**Your goal**: If a record holds a picture, omit the picture, but copy everything else below exactly.

**Supplied data**:
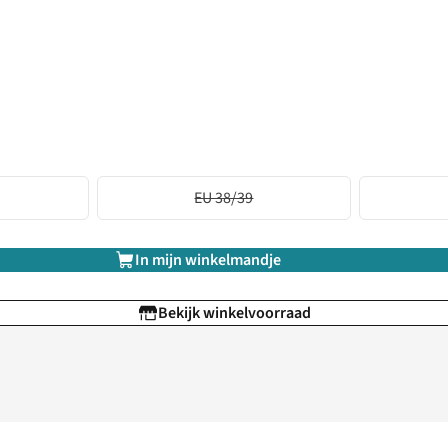
EU 38/39
In mijn winkelmandje
Bekijk winkelvoorraad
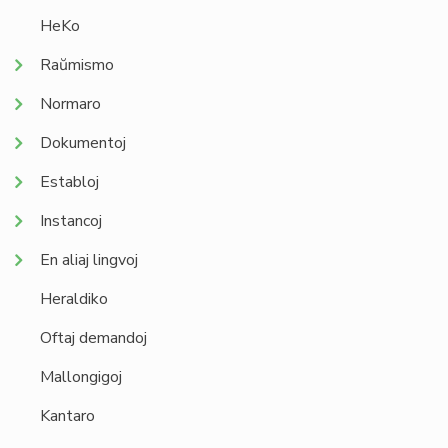
HeKo
Raŭmismo
Normaro
Dokumentoj
Establoj
Instancoj
En aliaj lingvoj
Heraldiko
Oftaj demandoj
Mallongigoj
Kantaro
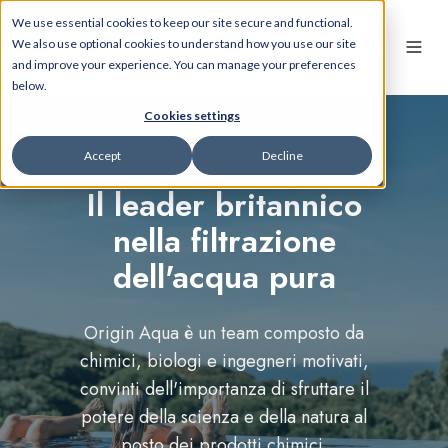
We use essential cookies to keep our site secure and functional.
We also use optional cookies to understand how you use our site
and improve your experience. You can manage your preferences
below.
Cookies settings
Chi siamo
Accept
Decline
Il leader britannico
nella filtrazione
dell'acqua pura
Origin Aqua è un team composto da
chimici, biologi e ingegneri motivati,
convinti dell'importanza di sfruttare il
potere della scienza e della natura al
posto dei prodotti chimici.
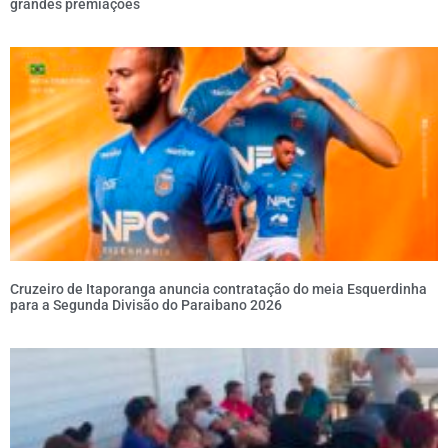
grandes premiações
Cruzeiro de Itaporanga anuncia contratação do meia Esquerdinha
para a Segunda Divisão do Paraibano 2026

**Written response**:
EU 38/39
In mijn winkelmandje
Bekijk winkelvoorraad
HeKo
Raŭmismo
Normaro
Dokumentoj
Establoj
Instancoj
En aliaj lingvoj
Heraldiko
Oftaj demandoj
Mallongigoj
Kantaro
We use essential cookies to keep our site secure and functional.
We also use optional cookies to understand how you use our site
and improve your experience. You can manage your preferences
below.
Cookies settings
Chi siamo
Accept
Decline
Il leader britannico
nella filtrazione
dell'acqua pura
Origin Aqua è un team composto da
chimici, biologi e ingegneri motivati,
convinti dell'importanza di sfruttare il
potere della scienza e della natura al
posto dei prodotti chimici.
grandes premiações
Cruzeiro de Itaporanga anuncia contratação do meia Esquerdinha
para a Segunda Divisão do Paraibano 2026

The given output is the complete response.